▸ **YOUR OBJECTIVE**: Pick out and copy every line in the records below that contains the word "Lessertia".

▸ **DATASET**:
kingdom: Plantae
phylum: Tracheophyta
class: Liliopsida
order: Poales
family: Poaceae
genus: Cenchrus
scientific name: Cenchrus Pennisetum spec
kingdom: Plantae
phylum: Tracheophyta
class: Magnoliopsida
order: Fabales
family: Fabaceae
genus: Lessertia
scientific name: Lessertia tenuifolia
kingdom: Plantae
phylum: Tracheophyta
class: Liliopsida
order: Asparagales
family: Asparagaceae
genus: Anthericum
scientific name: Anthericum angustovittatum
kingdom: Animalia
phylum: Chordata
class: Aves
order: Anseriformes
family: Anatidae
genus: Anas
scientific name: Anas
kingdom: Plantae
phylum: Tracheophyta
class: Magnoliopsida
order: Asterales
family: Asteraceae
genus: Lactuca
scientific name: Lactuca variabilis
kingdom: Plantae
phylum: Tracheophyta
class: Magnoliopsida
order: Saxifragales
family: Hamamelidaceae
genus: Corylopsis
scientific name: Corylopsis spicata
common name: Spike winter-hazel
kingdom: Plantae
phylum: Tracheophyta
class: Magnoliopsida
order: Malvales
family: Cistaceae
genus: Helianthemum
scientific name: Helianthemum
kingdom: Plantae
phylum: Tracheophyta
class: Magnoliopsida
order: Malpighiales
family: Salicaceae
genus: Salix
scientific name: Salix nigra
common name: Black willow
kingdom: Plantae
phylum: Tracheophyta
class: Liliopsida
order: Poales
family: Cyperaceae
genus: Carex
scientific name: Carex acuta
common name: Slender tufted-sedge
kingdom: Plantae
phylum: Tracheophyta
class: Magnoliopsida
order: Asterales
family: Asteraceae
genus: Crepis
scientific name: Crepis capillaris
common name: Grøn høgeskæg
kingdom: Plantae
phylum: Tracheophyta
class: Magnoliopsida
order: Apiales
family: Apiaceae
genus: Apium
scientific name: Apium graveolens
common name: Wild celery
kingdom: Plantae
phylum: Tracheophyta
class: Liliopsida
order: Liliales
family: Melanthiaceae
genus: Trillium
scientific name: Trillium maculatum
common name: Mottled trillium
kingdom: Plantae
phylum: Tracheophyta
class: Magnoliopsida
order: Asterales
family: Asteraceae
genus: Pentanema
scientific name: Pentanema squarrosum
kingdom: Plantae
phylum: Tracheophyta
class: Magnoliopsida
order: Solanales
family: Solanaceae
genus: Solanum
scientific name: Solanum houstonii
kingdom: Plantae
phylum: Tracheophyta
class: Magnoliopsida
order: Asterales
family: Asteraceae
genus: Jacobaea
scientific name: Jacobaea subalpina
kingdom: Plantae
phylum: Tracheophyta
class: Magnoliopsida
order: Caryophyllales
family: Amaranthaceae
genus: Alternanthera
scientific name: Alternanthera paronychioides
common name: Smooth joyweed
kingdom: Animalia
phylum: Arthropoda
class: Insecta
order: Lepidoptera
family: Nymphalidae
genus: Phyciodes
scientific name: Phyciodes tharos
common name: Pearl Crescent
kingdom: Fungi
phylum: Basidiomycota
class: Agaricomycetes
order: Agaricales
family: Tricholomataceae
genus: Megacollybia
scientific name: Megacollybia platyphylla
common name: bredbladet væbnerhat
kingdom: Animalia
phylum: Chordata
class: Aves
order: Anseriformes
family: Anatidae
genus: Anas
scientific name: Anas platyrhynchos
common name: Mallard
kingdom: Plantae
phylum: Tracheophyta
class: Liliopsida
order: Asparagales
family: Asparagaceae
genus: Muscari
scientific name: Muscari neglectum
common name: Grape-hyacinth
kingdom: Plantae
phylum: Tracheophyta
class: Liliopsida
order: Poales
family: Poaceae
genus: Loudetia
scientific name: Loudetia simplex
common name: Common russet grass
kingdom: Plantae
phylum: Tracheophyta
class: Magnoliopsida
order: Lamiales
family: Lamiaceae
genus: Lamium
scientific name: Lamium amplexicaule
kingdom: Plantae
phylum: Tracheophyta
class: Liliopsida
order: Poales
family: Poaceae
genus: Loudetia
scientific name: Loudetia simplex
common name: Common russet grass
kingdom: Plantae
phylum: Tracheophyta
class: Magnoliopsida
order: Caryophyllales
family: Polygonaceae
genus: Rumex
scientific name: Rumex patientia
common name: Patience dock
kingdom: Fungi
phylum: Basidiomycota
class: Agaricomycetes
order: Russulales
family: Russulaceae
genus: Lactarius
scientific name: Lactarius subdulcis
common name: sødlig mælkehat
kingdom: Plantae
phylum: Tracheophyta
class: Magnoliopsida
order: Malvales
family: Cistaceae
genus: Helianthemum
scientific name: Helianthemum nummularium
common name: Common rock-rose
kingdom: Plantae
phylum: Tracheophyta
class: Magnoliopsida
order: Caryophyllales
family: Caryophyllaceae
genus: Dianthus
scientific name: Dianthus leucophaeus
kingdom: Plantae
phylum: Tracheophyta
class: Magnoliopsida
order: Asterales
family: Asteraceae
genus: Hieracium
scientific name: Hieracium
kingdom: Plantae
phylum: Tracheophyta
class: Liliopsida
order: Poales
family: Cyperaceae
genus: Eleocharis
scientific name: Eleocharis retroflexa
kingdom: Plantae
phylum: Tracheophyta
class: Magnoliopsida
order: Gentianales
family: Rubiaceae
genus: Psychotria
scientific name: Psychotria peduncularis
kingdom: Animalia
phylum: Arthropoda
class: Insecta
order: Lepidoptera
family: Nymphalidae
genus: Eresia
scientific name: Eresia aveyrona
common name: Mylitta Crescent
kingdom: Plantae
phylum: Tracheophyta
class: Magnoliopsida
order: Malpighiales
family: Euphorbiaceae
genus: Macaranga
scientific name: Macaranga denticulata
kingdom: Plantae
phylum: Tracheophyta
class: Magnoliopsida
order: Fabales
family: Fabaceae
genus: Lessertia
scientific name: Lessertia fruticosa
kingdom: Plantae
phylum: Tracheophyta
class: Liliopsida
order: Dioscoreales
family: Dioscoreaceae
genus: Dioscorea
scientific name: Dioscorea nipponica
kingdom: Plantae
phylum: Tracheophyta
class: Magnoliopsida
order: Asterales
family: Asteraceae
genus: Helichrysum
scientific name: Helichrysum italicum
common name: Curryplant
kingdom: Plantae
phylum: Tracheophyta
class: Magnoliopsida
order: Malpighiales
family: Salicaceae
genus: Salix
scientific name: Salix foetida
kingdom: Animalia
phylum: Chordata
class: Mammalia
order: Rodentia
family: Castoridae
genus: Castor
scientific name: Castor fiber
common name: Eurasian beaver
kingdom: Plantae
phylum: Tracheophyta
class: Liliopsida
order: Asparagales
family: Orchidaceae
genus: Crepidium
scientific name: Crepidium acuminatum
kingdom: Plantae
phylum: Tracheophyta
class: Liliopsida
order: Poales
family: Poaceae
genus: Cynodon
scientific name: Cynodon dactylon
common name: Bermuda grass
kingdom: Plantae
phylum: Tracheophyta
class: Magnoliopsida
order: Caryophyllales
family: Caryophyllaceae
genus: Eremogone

▸ **OUTPUT FOR THIS TASK**:
genus: Lessertia
scientific name: Lessertia tenuifolia
genus: Lessertia
scientific name: Lessertia fruticosa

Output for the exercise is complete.